Sun rising behind clouds — hope as the first warm rays

© Dawid Zawiła / Unsplash

NVC Feelings Dictionary

Hope in relationships

Hope is not the certainty that things will be okay — it's the belief that they can be.

What this feeling means in NVC

Hope in a relationship is one of the most vital things there is. It's not naivety — it's the active holding of possibility in the face of difficulty. In NVC, hope signals that a fundamental need — to believe that your efforts matter, that change is possible, that love can grow — is alive. Hope keeps people at the table when things are hard. It's worth protecting and naming. And it's worth being honest when it's running low.

How hope can feel in the body

  • A gentle forward-leaning quality — not urgent, but oriented toward
  • A soft brightening in your chest, like something warming from a distance
  • An easing of the heaviness that hopelessness brings
  • A quality of possibility — horizons that feel openable rather than closed

Situations where this feeling tends to arise

  • A genuine moment of change in a pattern you thought was fixed
  • A conversation that revealed depth and care you weren't sure was there
  • A new beginning — a step toward something you've been working for
  • Someone believing in you or in the relationship when you couldn't

Underlying need

Possibility and meaning

Hope signals that needs for possibility — belief that the future can be different from the present — and meaning — that your efforts and love matter — are being kindled or met.

How to say it in NVC language

Below are examples of how people actually speak in difficult moments — and their NVC translations: observation, feeling, need, request.

Raw

"I think we can get through this."

In NVC

I feel genuine hope for us right now — based on what I see us doing, not just wishing. I need to believe that we can move through this together. And right now, I do.

Raw

"I'm not ready to give up on this."

In NVC

I still feel hope for us, and I want to say that clearly. I need us to keep trying — I believe there's something here worth reaching for.

Pause for a moment — your body knows

Before you read on, take one slow breath. Notice what happens in your body as these words land.

  • Notice where hope lives in your body. Is there a warmth, a forward lean, a lightness?
  • What is your hope based on? Can you name the specific evidence that feeds it?
  • What would help your hope feel even slightly more grounded right now?

Questions for you

You don't need to answer these right now. Just let them resonate.

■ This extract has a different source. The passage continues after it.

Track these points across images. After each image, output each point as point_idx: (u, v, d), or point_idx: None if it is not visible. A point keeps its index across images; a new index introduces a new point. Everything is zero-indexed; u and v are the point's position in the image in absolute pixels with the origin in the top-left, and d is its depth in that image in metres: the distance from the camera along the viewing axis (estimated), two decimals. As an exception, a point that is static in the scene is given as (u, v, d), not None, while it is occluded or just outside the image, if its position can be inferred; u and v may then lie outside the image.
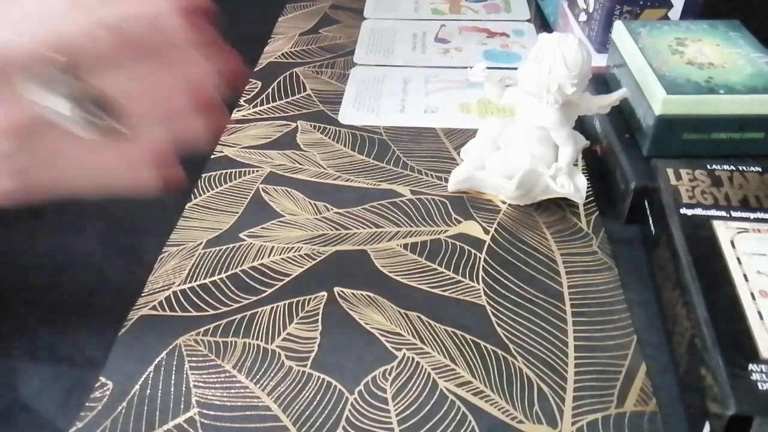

  1. 1.What gives you genuine hope about your relationship right now?
  2. 2.Is there something you've been hoping for that hasn't been named out loud?
  3. 3.What would it take to feel more hopeful — what small shift would make a difference?

Frequently asked questions

What does NVC say about hope in relationships?
NVC treats hope as a signal that the need for possibility is alive — that you haven't given up on what you're building. It also encourages examining what the hope is based on: is it grounded in real change, or protecting you from an honest reckoning?
What do you do when you've lost hope in your relationship?
Name it. 'I'm struggling to feel hopeful right now' is honest and worth saying. NVC sees this as a call for something to change — either in the relationship, in the support around you, or in the help you seek.
Can hope be rebuilt after it's been lost?
Yes — and often it's rebuilt through small, specific experiences of change. One honest conversation. One followed-through commitment. One moment of genuine repair. Hope responds to evidence.